The NCSS Annual Conference is the largest and most comprehensive social studies professional development conference in the United States where social studies educators share, interact, develop ideas, and enhance their skills. This year’s theme, “Expanding Visions/Bridging Traditions,” will offer more than 900 content-rich sessions covering all subjects and grade levels, a lineup of renowned speakers and education experts, and numerous exhibiting organizations displaying the latest in educational resources. For more information visit: http://www.socialstudies.org/conference.
Founded in 1921, National Council for the Social Studies is the largest professional association in the country devoted solely to social studies education. The mission of National Council for the Social Studies is to provide leadership, service, and support for all social studies educators. The NCSS membership represents K-12 classroom teachers, college and university faculty members, curriculum designers and specialists, social studies supervisors, and leaders in the various disciplines that constitute the social studies.

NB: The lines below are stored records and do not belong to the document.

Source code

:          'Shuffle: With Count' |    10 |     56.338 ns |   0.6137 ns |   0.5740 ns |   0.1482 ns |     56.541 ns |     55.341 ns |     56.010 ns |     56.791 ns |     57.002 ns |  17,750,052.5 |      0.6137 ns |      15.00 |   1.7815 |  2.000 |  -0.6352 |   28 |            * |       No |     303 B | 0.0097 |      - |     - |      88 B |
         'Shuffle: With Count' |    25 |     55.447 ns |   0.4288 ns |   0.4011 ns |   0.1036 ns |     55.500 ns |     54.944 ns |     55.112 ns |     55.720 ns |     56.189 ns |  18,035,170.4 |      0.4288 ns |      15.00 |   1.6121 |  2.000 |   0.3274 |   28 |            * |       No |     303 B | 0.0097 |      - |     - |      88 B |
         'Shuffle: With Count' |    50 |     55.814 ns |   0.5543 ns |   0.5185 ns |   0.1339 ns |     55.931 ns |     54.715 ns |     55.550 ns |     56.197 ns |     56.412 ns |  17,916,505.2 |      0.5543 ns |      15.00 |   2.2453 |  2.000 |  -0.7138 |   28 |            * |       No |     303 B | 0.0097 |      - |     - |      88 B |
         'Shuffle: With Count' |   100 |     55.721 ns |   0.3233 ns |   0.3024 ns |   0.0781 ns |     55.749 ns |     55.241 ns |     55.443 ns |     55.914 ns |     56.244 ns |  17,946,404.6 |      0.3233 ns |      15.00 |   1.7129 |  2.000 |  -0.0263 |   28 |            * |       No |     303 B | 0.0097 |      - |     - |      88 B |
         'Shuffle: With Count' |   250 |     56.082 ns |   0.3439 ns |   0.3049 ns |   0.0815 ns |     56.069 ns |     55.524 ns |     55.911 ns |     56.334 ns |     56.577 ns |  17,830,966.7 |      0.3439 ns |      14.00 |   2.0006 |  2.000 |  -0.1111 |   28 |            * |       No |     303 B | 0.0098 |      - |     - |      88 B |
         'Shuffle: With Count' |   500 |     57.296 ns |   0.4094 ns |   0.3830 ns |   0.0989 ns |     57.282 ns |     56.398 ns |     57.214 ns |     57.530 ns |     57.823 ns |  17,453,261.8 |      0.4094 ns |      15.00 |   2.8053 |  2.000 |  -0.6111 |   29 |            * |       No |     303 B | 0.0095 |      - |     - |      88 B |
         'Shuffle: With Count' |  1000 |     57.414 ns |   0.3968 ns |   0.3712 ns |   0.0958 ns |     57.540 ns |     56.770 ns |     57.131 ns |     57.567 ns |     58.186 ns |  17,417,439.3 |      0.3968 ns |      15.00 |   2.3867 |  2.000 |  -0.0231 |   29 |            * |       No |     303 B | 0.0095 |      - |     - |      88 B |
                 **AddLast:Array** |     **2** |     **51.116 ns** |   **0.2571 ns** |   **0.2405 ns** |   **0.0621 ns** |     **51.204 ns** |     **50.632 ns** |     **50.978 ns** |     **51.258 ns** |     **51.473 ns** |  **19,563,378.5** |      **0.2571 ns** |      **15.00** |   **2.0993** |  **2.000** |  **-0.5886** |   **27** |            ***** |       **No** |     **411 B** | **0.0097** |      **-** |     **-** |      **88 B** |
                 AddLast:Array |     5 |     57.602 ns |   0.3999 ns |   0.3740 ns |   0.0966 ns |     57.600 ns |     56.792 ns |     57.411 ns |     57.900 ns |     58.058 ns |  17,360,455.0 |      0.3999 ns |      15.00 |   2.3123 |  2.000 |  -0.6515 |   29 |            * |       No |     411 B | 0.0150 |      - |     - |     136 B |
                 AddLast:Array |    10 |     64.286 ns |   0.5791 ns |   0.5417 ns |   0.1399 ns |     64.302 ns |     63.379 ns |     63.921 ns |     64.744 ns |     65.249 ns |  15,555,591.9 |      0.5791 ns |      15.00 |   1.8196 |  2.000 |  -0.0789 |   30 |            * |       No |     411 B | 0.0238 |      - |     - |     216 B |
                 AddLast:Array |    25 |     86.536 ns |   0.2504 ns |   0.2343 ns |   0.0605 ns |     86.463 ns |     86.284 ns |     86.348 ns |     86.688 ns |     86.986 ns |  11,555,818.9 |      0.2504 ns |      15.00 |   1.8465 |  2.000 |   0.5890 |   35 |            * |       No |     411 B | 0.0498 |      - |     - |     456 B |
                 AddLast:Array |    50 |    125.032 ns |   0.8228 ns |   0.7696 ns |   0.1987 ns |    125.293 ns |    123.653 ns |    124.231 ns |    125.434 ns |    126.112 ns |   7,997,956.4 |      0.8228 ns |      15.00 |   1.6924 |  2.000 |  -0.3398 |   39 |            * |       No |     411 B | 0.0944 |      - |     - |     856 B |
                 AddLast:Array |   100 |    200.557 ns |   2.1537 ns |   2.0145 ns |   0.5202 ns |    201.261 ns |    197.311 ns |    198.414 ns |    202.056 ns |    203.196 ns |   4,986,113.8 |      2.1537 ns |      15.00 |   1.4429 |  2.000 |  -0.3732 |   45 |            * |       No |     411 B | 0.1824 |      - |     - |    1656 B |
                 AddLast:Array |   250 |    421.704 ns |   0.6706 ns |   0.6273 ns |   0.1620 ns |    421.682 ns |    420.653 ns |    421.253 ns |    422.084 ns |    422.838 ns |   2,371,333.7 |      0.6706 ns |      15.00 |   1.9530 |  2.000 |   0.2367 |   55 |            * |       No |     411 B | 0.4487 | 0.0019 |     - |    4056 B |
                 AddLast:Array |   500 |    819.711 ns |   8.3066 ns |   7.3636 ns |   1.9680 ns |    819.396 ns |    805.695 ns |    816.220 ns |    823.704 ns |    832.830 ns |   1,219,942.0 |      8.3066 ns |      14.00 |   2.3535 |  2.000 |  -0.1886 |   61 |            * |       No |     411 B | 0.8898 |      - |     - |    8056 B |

NCSS regards social studies as the integrated study of the social sciences and humanities to promote civic competence. Within the school program, social studies provides coordinated, systematic study drawing upon such disciplines as anthropology, archaeology, economics, geography, history, law, philosophy, political science, psychology, religion, and sociology, as well as appropriate content from the humanities, mathematics, and natural sciences. The primary purpose of social studies is to help young people develop the ability to make informed and reasoned decisions for the public good as citizens of a culturally diverse, democratic society in an interdependent world.